08:28 PM on 05/14/2012
I was just going to say it, but Untermensch got to it.These people, more like a cult, have ZERO sympathy on the ground among those who matter most... the Iranian people. This MP is another one of those paid sympathizers. Sidestepping the "Electronic Curtain" is the most effective way to forment grassroots change in Iran.
05:43 PM on 05/14/2012
What is this guy smoking? "Peacefully" living in Iraq?? They fought alongside Saddam Hussein against their own compatriots!
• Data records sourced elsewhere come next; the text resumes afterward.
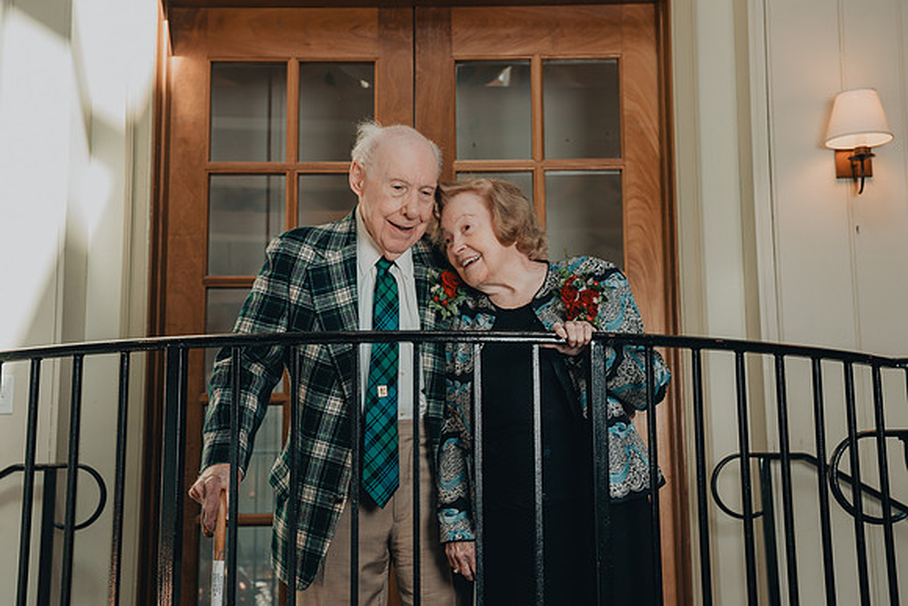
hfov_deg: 39.7
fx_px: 1258
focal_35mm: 50
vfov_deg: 27.1
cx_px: 454
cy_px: 303
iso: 400
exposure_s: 1/200
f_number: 5.6
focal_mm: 48
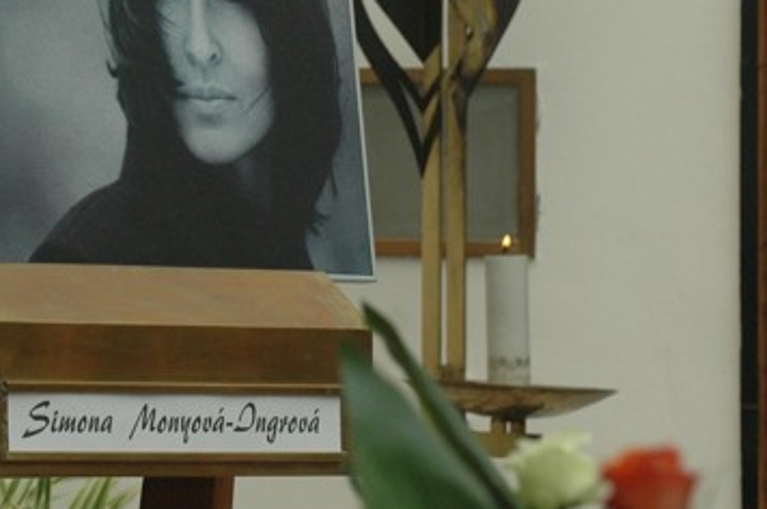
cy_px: 101
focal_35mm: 291
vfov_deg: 4.7
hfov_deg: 7.1
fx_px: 6189
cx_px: 103
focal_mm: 100
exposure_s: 1/800
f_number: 4.8
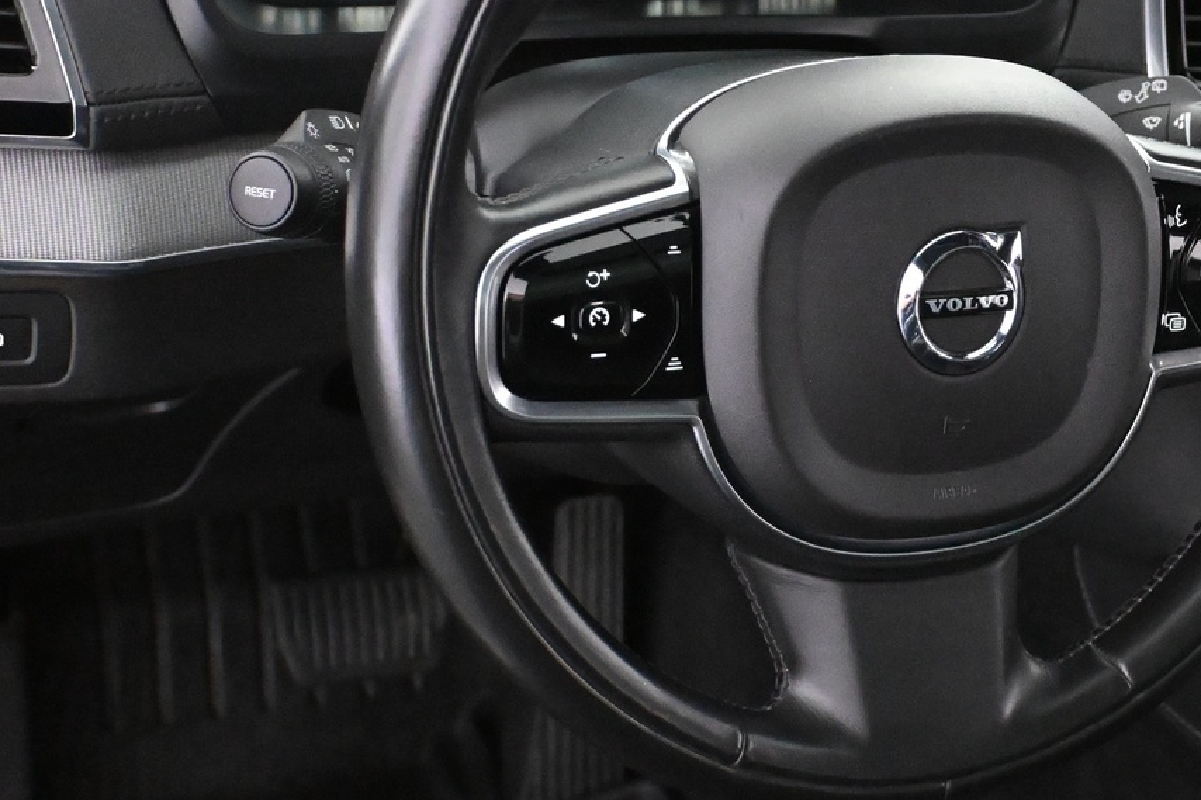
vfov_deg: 18.0
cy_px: 228
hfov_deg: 26.5
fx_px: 2516
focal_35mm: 75
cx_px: 903
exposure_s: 1/60
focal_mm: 26.5
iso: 10000
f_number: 4.5
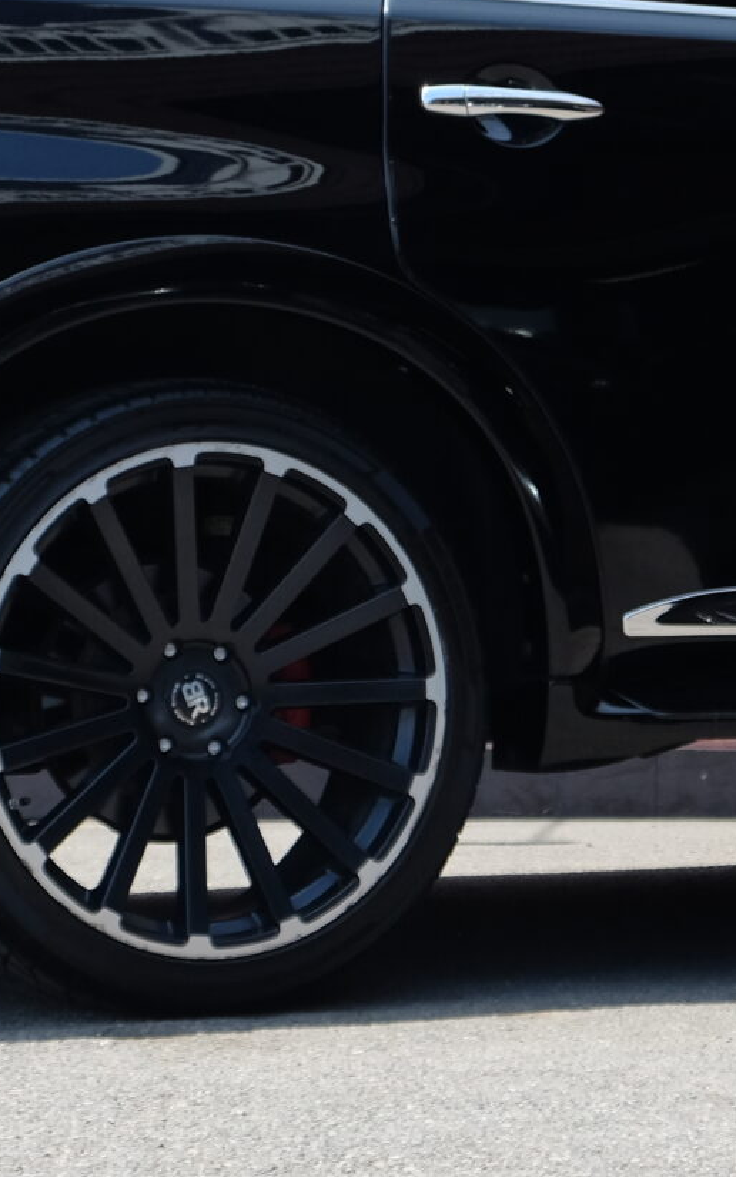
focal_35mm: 155
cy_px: 172
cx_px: 595
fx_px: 4972
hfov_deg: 8.4
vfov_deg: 13.4
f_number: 5.6
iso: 400
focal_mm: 32.9
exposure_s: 1/400
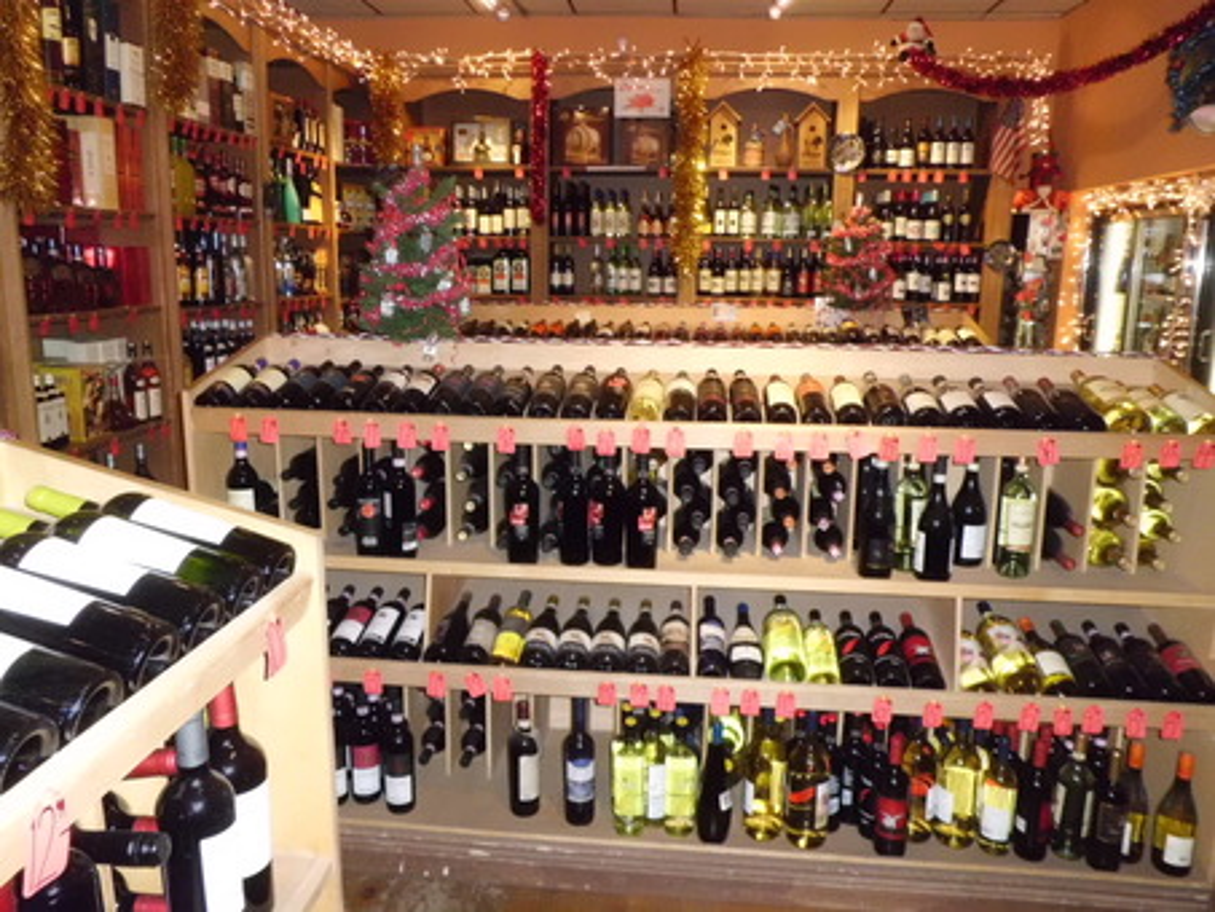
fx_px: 913
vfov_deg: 53.1
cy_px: 456
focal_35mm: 26
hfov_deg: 67.3
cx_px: 608
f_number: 2.8
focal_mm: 4.7
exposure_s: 1/60
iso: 400
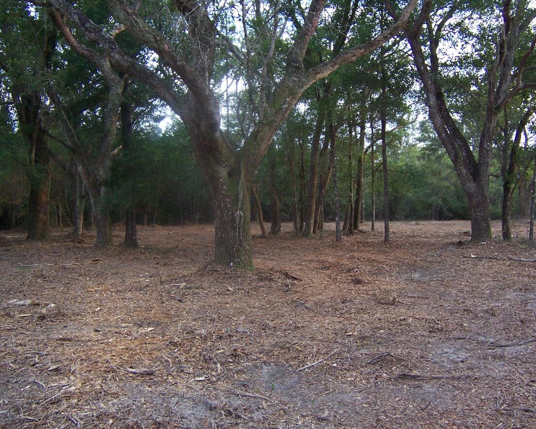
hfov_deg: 51.5
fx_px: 555
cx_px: 291
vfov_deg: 42.2
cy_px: 215
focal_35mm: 35
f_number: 2.8
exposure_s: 1/60
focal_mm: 5.5
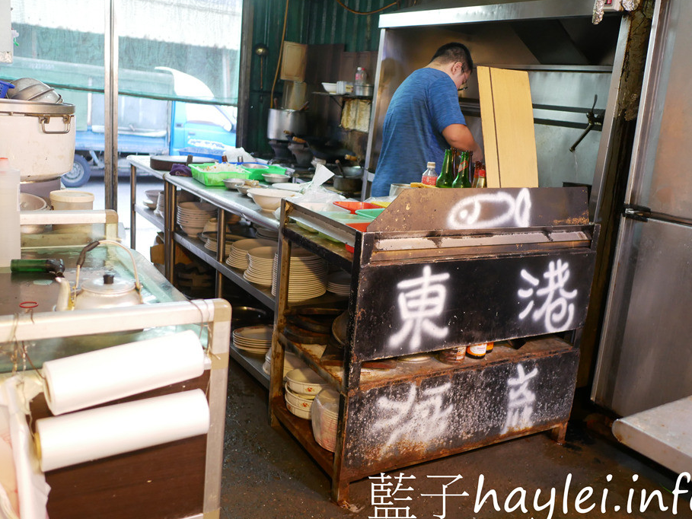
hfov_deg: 55.3
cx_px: 364
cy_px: 250
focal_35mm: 33
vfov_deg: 42.9
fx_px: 660
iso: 800
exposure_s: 1/60
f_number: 1.7
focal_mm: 15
If this MP feels so strongly for the detainees, perhaps the UK could take them in. The U.S. had good reason to designate the PMOI/MEK/NCRI as a terrorist organization. The designation isn't binding upon the UK.
10:40 PM on 05/14/2012
If as you claim they were linked to Saddam they should have been destroyed when his army and elite force were demolished. This is a lie of the mullahs ruling Iran. Some naive people who were kids during the war may want to believe it. The Iran-Iraq war was not a nationalist war. In 1982 the PMOI offered a cease fire agreement that Iraq accepted and pulled all its forces back to 1975 borders. From then on it was only the brutal ayatollah who wanted the war to "conquer Jerusalem via Karbala (Iraq)". The PMOI's most brave action was that peace initiative and the fact that they purred what Khomeini called "poison" of cease fire into his throat.